As this recession presses on many municipalities across the country are facing the prospect of Chapter 9 bankruptcy. And while Chapter 9 bankruptcy is rare, only six have occurred in 2009 and 26 states forbid municipalities from filling bankruptcy, the issue has remained in the news. But how does Chapter 9 bankruptcy impact ordinary citizens?
- A city that files Chapter 9 bankruptcy may face spending/budgetary restrictions that will impact the type and quality of services being offered. But over the long run, Chapter 9 bankruptcy could free up income by reducing debt and improve citizens quality of life.

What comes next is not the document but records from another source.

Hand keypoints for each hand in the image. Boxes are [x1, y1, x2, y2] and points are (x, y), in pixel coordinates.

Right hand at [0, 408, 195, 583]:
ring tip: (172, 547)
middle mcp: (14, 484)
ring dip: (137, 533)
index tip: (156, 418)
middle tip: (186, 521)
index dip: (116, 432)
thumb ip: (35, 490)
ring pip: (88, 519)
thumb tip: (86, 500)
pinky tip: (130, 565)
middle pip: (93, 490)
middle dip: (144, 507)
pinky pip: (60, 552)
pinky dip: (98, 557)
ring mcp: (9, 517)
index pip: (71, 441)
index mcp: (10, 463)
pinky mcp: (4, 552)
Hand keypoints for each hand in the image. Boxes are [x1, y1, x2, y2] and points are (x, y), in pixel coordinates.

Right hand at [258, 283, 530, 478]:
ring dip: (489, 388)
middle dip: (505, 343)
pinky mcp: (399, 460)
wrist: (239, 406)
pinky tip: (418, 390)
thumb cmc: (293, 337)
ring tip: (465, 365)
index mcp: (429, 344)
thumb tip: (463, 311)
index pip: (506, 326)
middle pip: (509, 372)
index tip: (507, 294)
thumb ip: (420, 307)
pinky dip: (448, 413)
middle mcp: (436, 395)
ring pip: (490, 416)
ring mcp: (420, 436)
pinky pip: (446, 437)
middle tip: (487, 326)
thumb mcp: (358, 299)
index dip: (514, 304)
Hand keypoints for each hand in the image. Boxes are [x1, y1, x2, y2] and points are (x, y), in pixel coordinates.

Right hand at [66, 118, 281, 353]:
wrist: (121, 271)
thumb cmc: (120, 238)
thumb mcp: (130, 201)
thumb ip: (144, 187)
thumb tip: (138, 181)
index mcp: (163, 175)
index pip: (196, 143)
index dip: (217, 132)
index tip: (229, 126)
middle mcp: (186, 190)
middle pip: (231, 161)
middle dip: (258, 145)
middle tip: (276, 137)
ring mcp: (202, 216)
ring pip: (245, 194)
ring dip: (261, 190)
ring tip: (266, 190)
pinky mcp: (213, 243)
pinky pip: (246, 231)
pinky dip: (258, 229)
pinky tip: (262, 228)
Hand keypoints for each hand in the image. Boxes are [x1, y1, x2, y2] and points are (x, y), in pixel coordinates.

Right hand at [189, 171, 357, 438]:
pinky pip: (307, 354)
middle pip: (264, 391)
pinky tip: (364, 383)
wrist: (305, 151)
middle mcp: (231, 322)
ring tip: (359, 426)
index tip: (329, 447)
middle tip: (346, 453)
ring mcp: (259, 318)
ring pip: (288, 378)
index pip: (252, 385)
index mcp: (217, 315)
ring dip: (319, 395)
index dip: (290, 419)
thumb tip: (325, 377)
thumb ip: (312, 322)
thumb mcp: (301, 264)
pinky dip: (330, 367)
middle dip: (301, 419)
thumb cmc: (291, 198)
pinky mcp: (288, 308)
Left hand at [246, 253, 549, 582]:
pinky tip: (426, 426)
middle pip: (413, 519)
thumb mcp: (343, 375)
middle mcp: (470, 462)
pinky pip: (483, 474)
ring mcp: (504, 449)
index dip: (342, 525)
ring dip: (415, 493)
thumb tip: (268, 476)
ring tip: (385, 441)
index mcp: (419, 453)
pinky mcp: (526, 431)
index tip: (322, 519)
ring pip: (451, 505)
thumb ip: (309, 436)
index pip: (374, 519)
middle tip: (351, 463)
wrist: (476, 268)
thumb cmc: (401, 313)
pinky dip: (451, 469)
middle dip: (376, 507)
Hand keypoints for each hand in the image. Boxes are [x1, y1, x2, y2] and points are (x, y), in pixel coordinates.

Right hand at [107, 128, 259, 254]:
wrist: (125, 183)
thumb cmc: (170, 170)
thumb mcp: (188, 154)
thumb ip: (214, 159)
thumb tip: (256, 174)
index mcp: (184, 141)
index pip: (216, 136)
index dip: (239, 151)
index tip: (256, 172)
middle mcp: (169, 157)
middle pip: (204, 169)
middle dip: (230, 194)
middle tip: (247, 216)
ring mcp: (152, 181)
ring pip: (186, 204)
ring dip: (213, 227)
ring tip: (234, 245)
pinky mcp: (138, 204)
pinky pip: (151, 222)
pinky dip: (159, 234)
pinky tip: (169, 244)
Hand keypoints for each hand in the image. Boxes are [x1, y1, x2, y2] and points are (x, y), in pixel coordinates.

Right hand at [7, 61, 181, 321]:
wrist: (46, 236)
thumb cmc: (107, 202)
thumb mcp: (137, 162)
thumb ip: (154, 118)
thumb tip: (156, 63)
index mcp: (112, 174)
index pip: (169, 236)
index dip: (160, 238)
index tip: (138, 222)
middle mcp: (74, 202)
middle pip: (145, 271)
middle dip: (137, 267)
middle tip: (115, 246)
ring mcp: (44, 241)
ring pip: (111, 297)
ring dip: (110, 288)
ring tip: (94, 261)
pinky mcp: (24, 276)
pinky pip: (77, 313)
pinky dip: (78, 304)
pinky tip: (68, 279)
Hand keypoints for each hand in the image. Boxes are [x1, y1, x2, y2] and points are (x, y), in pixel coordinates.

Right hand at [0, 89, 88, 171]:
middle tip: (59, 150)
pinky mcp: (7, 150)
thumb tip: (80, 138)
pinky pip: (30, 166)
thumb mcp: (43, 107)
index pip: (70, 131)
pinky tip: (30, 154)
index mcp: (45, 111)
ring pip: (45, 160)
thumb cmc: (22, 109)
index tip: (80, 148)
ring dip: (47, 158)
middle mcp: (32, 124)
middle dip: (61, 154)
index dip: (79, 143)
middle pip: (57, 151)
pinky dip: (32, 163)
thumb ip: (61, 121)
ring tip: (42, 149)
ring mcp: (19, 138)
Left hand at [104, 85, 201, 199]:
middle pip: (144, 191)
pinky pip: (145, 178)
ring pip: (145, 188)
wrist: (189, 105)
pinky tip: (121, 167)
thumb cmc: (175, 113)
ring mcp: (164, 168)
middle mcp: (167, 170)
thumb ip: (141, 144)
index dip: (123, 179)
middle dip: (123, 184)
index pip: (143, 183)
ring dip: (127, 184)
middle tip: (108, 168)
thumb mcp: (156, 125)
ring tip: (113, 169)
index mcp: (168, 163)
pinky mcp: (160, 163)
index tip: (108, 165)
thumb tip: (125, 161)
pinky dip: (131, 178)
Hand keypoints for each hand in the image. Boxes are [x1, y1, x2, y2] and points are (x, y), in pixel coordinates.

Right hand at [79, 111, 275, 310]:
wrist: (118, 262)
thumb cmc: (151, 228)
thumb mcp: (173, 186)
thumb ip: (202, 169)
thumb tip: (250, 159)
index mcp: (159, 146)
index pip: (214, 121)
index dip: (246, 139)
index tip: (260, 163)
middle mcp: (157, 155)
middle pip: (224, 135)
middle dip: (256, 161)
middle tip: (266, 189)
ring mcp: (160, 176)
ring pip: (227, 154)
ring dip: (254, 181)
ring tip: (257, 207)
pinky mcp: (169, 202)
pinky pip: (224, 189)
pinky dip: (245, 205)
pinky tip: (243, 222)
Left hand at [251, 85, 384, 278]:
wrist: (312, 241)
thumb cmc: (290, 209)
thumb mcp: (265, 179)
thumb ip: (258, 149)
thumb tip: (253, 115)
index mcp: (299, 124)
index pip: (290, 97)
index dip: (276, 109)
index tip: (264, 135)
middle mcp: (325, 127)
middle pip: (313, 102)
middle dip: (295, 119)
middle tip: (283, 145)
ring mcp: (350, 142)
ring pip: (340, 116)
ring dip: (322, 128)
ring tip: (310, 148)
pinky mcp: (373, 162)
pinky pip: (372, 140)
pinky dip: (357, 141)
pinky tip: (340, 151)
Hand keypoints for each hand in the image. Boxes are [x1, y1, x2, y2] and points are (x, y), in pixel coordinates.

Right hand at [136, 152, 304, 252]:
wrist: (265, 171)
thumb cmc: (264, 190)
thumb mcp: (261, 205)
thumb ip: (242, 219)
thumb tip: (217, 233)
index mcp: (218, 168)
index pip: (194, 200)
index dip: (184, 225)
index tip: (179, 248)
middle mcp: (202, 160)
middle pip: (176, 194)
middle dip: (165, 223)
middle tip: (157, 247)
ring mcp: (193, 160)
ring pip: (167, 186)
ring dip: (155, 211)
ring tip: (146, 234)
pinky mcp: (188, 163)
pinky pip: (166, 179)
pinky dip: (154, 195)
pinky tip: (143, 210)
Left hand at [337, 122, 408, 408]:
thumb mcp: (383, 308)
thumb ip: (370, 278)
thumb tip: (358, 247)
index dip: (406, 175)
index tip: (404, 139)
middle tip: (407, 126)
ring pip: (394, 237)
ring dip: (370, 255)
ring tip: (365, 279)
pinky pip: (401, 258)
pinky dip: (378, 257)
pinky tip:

- Right before a city files Chapter 9 bankruptcy, it is usually suffering a serious budget deficit, mounting debts and the inability to pay those debts. Citizens may experience serious service cuts to education, police force reductions and even the closing of such essential public buildings such as fire stations. But after a Chapter 9 bankruptcy, a city will be able to at least stop the financial bleeding and begin on the road to recovery.
- Chapter 9 bankruptcy can offer a city the opportunity to significantly reduce their debt and get a fresh start similar to an individual filing a personal bankruptcy. Usually there have been mistakes made by those running the municipality and bankruptcy can help them indentify problems and implement feasible solutions. As a result, ordinary citizens may experience a high quality of life in that city after the municipality’s affairs are put in order by the bankruptcy.
- While Chapter 9 bankruptcy may make some investors wary of buying municipal bonds, other investors may see the bankruptcy filing as an opportunity to profit from a city that is undervalued. After the bankruptcy, the city could experience a rush of investor interest which could create more funding for quality of life services.